It’s been a really long time since I voluntarily picked up a book, especially a non-fiction one, since I now do most of my readings from Twitter and newspaper. Having said that, what initially made me to choose read “When Doctors Don’t Listen: How to Avoid Misdiagnoses and Unnecessary Tests” was very unique – I wanted to read this book because after following Dr. Leana Wen (@DrLeanaWen) on Twitter, I had found her views in medicine rational and caring for patients. In fact, I became a follower for her even before this book was released, but I made a promise to myself that I will get around to do reading at some point. There is another author of the book by the way – Dr. Joshua Kosowsky – and because Dr. Kosowsky has more experiences than Dr. Wen, he provides a slightly different (but still related) perspective that was good to read.
Who Are These Doctors and What Does This Book Mean?
So, I provided a little bit about their background in the last paragraph. You can find more about them from the publisher or Amazon websites, or even read a Wikipedia page (I found this while reading this book!). What I CAN tell you that you won’t easily find on the web is that these two physicians are some of brightest and thoughtful physicians you will meet. I’m saying this out of true honesty – there are different kinds of physicians in the field, just like there are various levels of salesmen or executives in businesses and marketing. These two physicians really know what they talk about, and frankly, I am impressed by their decision to come forward with this book, which certainly will have met with some skepticism from other practicing physicians in the field.
What this book means is really a way to change the perspective about the medical field, not just in terms of fiscal evaluation or quality assessment, but rather, in the idea of medicine as a whole. It’s about how physicians should make diagnoses – but it is also about patients and what they can do to achieve it. Interestingly enough, this book talks about all the problems about healthcare without actually touching them until the very end – and how does this happen?
This Book Will Open Your Eyes on What Diagnosis Really Is
Unlike other medical-related books that focus on one aspect of healthcare issues, such as cost or affordability (i.e. insurance coverage or lack of it), this one is about something that relates to everyone: diagnosis. Why this is so important is that nearly all the problems in healthcare now stem from diagnosis. Take costs for example – ordering unnecessary CT, X-rays, or blood tests all sum up in the end of high costs for healthcare but they occur from poor diagnosis that physicians make in concerns of malpractice lawsuits. It’s not just physicians though; some patients actually want all the tests done to be sure that they are clear of diseases – but in the end, do they really know what they have? This idea of “ruling out” approach has driven healthcare costs to the level we live now.

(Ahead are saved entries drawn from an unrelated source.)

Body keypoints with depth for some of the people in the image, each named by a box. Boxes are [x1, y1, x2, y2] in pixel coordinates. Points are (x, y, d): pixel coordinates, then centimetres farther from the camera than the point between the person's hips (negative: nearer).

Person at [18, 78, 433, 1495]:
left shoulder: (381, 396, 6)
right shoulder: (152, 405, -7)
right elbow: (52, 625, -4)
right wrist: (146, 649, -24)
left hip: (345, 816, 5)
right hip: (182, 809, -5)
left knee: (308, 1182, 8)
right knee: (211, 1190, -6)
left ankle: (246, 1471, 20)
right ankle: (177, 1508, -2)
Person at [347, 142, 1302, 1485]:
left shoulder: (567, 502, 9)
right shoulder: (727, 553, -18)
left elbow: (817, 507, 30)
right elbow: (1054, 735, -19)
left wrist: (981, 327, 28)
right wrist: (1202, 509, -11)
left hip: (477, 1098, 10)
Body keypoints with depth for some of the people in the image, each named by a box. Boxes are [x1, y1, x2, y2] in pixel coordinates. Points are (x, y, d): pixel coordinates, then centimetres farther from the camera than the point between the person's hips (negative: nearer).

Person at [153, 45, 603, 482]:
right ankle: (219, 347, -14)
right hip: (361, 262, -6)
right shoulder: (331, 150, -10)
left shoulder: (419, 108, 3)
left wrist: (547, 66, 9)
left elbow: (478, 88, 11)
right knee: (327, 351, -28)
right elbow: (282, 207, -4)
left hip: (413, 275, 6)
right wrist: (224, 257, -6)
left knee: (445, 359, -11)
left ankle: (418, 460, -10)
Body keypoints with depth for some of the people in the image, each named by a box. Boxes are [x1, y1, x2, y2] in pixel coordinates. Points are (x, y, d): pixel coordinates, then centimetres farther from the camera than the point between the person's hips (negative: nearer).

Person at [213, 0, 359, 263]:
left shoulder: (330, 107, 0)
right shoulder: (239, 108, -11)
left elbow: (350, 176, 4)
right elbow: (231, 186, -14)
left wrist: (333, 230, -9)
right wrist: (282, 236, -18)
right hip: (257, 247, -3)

Now, I am also going to throw in my own two cents on this discussion of diagnosis. It has been said that a lot of decision-making that physicians do is quickly on going through the “list” of possible diseases based on patient’s symptoms and eliminating ones that do not match correctly. In other words, this checklist approach has worked because it is fast, efficient, and enables physicians, who are sometimes under the pressure of hospitals to see many patients, to spend minimum necessary time but still care for them. This is especially true for primary care physicians in rural areas (I’m sure you’ve heard of this too – it’s in the news quite a lot), but when you read this book, you are going to learn that this method of elimination runs into serious risks when it is combined with ordering tests because it may not actually do any benefit – and in fact, do harm – to the patients.
This book does not deny the benefits of elimination of diseases. Rather, it emphasizes that there is something more important, and that is the interaction of patients and physicians to come up with a mutual, rational, and realistic diagnosis. It’s an idea that makes sense, helps patients and physicians, and most importantly, can lead to the improvement of the patients.
Why I Think You Should Read This Book
A lot of what I mentioned so far has not done too much with the “meat” of the book. But, that was intentional – majority of the book touches on stories of patients that involve personal opinions/voices by two physicians, so instead of spoiling the fun of reading them, I am going to ask you to do it yourself. There are also sections at the end of the book for helping you to become better at improving discussion with your physicians. It’s an useful exercise to try, and I can definitely see that the authors put a lot of time and efforts to put this through.
Personally, I want to leave you with one really important point about this book and that is to have an economic perspective view on medicine. I don’t mean you should become a politician and judge medicine by money – if you want to, that’s fine, but that’s not what I mean. What I actually intend to say is that just like how you wouldn’t buy an expensive food from grocery store without knowing why you need it or why it is worth the price, you should have that same skepticism with your visits to hospitals or doctors’ offices. Be respectful and understandable of your doctors, but at the same time, you have to realize that from diagnosis to tests, you need to speak up and voice your opinion. This constant “I’m going to just follow what my doctor says to do” will not help your hospital bill, and based on this book, it will not necessarily make you become healthy.
And that’s why I want you to read this book – because once you start reading, you are going to see why you have to become an active partner in your own health and diagnosis. It’s your life, your health, and your body, so why not become actively engaged about it? It’s the right thing to do.